§ Texte fourni:
● ● ● ●

Jean Christophe Cambadélis : "Sarkozy veut être le héros de la France"
Alors qu'à New York, Nicolas Sarkozy tente de redorer son blason, à Pau, où se déroule mardi et mercredi la rentrée parlementaire du PS, Jean-Christophe Cambadélis analyse sans indulgence la politique internationale du chef de l'État.
Secrétaire national en charge des questions internationales au sein du PS, il publie, le 4 octobre prochain, Dis-moi où sont les fleurs ? Essai sur la politique étrangère de Nicolas Sarkozy (Éditions Bruno Leprince) et répond aux questions du Point.fr.
Le Point.fr : L'image de la France sur la scène internationale est-elle dégradée par l'attitude de Nicolas Sarkozy ces dernières semaines ?
Jean-Christophe Cambadélis : Oui, mais ce n'est pas nouveau. Ce qui se passe avec les Roms, la polémique avec l'Allemagne, l'accrochage avec Angela Merkel... nous avons déjà connu cela, et de même intensité, avec la Chine. Rappelez-vous : un jour, il fallait recevoir le dalaï-lama, un autre jour, il ne fallait pas le recevoir et, le troisième jour, c'est Mme Sarkozy qui le recevait avec M. Kouchner (en août 2008, ndlr). Même problème avec la Russie. Il ne fallait pas discuter avec les Russes et soudain, on déployait le tapis rouge à Vladimir Poutine (en mai 2008)... Nicolas Sarkozy n'a pas de politique internationale suivie et cohérente parce que la politique internationale n'a qu'une vocation nationale pour lui. Bilan, Nicolas Sarkozy est partout médiatiquement, mais la France n'est nulle part.

● ● ● ●

§ Activité A: Dans les enregistrements, recopiez tout ce qui va de la ligne contenant « не стимуляторы, не противотр » jusqu'à celle contenant « все пройти. » incluses, en substituant « волшебная таблетка » à « универсальная пилюля » sans rien modifier d'autre.

(Enregistrements d'une collection)
● ● ● ●

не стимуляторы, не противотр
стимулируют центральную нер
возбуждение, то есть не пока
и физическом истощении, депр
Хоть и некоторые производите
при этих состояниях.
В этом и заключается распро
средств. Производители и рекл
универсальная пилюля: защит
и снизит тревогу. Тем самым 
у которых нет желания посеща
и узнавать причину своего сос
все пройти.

● ● ● ●

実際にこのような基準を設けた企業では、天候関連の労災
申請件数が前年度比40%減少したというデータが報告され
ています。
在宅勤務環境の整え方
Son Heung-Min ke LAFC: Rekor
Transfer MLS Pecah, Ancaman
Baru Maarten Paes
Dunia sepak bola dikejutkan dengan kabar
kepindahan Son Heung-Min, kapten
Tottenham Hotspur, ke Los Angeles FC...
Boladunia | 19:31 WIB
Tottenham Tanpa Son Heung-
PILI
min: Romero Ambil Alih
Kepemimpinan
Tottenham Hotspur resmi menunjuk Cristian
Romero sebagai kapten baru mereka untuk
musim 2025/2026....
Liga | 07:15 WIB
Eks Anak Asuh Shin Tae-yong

● ● ● ●

§ Activité B: Poursuivez l'entretien avec Jean-Christophe Cambadélis sur la politique étrangère de Nicolas Sarkozy à partir de l'endroit où il s'arrête.

§ Résultat A:
не стимуляторы, не противотр
стимулируют центральную нер
возбуждение, то есть не пока
и физическом истощении, депр
Хоть и некоторые производите
при этих состояниях.
В этом и заключается распро
средств. Производители и рекл
волшебная таблетка: защит
и снизит тревогу. Тем самым 
у которых нет желания посеща
и узнавать причину своего сос
все пройти.

§ Résultat B:
Est-ce à dire que Nicolas Sarkozy ne s'adresse qu'à son électorat ?
Depuis les élections régionales de mars 2010, Nicolas Sarkozy se concentre non sur le gouvernement de la France, mais sur la préparation de l'élection présidentielle. Tout ce qu'il fait procède de sa candidature en 2012, que ce soit le tournant sécuritaire, la réforme des retraites, la désignation d'un bouc émissaire - les Roms - ou la tension avec l'Europe. Il s'agit de créer les conditions de sa réélection.
Cela peut-il avoir des conséquences sur la présidence du G20 ?
Il y aura des conséquences. Nicolas Sarkozy veut être le héros de la France, pas faire avancer les grandes questions du monde. Alors, pendant la présidence du G20, il démontrera qu'il veut faire beaucoup et que les autres ne veulent pas. Il va retrouver un bouc émissaire. Il soulignera que les États-Unis et la Chine ne veulent pas de la taxe sur les transactions financières ou que tel ou tel autre pays ne veut pas avancer sur les questions écologiques. C'est d'ailleurs paradoxal. Pour présider le G20 et faire avancer ses thèses, il aurait intérêt à rassembler, à dialoguer, à être l'homme du consensus, non l'homme de la tension. Or Nicolas Sarkozy aiguise, accentue, clive.
Le PS tient une convention nationale le 9 octobre sur les questions internationales. Quelles sont les urgences ?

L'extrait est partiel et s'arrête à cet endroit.